Entries supplied
-.-.-
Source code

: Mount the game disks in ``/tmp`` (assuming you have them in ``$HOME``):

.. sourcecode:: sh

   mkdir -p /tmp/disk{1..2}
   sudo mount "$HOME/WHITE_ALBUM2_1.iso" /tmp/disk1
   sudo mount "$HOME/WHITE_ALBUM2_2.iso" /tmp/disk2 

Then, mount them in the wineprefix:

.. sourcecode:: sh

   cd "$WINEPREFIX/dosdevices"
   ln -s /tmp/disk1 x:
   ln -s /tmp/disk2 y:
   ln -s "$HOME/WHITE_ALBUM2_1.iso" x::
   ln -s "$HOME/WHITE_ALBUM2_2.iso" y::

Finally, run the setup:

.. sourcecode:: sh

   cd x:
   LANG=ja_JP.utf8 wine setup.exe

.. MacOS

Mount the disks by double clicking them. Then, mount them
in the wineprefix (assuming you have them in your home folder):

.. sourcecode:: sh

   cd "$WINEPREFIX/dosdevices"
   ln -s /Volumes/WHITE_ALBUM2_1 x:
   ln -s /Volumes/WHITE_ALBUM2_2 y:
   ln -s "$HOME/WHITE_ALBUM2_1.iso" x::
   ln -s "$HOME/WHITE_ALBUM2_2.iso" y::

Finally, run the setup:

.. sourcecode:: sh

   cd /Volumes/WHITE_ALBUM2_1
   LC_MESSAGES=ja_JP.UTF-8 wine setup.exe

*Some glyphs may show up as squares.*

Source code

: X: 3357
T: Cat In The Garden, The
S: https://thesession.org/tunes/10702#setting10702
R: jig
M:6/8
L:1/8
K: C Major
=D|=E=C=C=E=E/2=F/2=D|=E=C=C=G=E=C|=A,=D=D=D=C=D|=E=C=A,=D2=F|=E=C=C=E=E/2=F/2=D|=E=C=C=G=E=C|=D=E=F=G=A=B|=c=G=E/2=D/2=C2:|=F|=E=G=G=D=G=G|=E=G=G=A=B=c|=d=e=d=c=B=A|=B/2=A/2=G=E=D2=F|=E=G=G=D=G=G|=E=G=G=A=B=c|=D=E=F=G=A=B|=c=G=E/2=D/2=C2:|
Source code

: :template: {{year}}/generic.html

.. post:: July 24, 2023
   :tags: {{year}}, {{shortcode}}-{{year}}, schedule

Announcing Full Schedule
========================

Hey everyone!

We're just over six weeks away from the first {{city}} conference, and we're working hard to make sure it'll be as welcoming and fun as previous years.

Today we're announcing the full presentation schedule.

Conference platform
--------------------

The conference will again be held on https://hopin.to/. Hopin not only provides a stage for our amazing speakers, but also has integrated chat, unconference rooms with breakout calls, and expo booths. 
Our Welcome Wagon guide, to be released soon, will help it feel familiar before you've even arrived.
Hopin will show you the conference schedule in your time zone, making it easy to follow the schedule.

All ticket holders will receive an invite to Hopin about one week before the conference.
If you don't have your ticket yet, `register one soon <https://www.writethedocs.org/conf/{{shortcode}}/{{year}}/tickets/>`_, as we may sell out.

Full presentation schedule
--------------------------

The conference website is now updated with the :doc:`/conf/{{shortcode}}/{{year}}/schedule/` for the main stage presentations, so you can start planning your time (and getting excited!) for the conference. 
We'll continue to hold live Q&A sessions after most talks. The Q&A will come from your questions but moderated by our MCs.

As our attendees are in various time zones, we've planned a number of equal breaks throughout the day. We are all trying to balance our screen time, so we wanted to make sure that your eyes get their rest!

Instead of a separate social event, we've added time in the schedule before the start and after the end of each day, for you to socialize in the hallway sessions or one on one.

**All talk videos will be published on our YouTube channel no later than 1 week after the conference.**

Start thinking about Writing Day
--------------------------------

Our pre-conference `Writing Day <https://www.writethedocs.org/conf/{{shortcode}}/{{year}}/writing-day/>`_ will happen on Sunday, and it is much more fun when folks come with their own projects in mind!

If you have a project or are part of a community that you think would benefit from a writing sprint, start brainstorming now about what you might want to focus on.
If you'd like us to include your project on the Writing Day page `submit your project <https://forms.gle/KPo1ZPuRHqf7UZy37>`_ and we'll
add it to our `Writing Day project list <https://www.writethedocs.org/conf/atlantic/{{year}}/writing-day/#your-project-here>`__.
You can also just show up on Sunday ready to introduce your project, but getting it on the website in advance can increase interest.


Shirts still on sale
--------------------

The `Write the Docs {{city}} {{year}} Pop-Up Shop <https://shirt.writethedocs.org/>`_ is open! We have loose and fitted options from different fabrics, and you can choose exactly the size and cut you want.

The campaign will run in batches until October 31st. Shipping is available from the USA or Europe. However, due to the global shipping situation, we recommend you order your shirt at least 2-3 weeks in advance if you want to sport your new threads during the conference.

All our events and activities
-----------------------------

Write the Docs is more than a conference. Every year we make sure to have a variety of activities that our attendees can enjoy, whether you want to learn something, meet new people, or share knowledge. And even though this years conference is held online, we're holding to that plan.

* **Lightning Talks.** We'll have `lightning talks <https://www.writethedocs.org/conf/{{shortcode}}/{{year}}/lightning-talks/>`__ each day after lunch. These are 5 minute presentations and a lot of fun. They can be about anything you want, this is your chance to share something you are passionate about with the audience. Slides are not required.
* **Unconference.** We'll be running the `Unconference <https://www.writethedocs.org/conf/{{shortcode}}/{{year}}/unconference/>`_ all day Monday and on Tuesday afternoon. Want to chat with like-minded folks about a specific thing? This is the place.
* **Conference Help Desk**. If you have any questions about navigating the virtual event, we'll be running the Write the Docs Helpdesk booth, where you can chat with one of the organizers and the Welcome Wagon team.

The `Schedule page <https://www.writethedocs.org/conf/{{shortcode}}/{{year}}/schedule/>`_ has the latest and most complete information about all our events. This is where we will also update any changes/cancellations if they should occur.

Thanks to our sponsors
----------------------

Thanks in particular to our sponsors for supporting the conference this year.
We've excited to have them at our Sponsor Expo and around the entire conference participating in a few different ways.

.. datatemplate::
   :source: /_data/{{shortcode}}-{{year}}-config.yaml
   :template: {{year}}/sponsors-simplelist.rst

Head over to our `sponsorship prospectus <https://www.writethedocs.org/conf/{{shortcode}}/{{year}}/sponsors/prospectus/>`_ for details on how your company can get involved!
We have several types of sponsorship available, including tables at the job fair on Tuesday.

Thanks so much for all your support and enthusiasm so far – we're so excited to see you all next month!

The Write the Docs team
-.-.-
Exercise prompt
The number of lines containing "time" is all that is wanted; tally them in the data.

Solution to the exercise
4